When the bucket was empty, Samuel set it down and watched the birds peck up the last pieces and then begin scratching at the ground. His gaze moved slowly from the dark brown soil to the sunlit treetops up on Miller’s Hill where so many of his adventures had been born. There, the trees made stairways with their trunks and bridges with their branches. Leaves became walls and gaps became windows. Outstretching roots formed cells for prisoners or mysterious caverns where adventures were waiting to be had. Only scant moments passed before any thoughts of chores were long gone and Samuel’s legs had carried him beyond the edge of the woods, where he vanished amongst the trees and shrubs.

Over by the emptied cart, Lee scratched his head quizzically, surveying the empty space where his little brother had been standing only some few moments before.

 

Deep in the woods, each and every narrow and crooked path had its own destination that Samuel knew as well as Mother knew her kitchen cupboards. On his right, he passed the dark, almost-hidden tunnel that he had forged through the thorny blackberries, which led to the deer glade. He wandered past the wide, stony path that wound its way up to the lookout on the rocks where he could survey the barren gully. He even went past the rain-scoured path that led to the wild orchard, which only he and Tom knew about, where they could sit and eat their pick of fruits all day long, even if many of them
were
bird-pecked and wormy.

Today, however, he had just one destination on his mind. He continued ever on, inwards and upwards and deeper into the woods, taking the long, narrow and difficult path on which he had to scale rocks as high as himself and duck under the mossy, fallen trunks of giant trees and then push through masses of cool and shady ferns. It was the most difficult path of all, but by far the most rewarding.

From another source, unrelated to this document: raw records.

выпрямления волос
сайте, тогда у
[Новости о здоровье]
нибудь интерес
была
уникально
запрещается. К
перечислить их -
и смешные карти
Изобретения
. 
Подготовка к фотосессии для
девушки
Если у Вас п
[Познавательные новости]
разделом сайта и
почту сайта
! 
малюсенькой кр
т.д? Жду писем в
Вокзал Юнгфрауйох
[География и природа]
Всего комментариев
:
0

At last, panting and tired, he stepped up onto the great shattered stump, ten times as wide as he was tall. A giant of a tree must have stood there at one time, but now its shattered stump was all that remained. The forest had very few such trees remaining, but Father said that further into the mountains, in the hard-to-reach valleys where tigers and bears still made their homes, such trees grew abundantly.

Here, the woods were below him and he could look back down onto the farm far below. Tom’s house sat beside the snaking, dark line of the river and other farms and cottages peeped out from beneath the trees all the way to the village. He turned his back on them all, however, to see what was immediately below.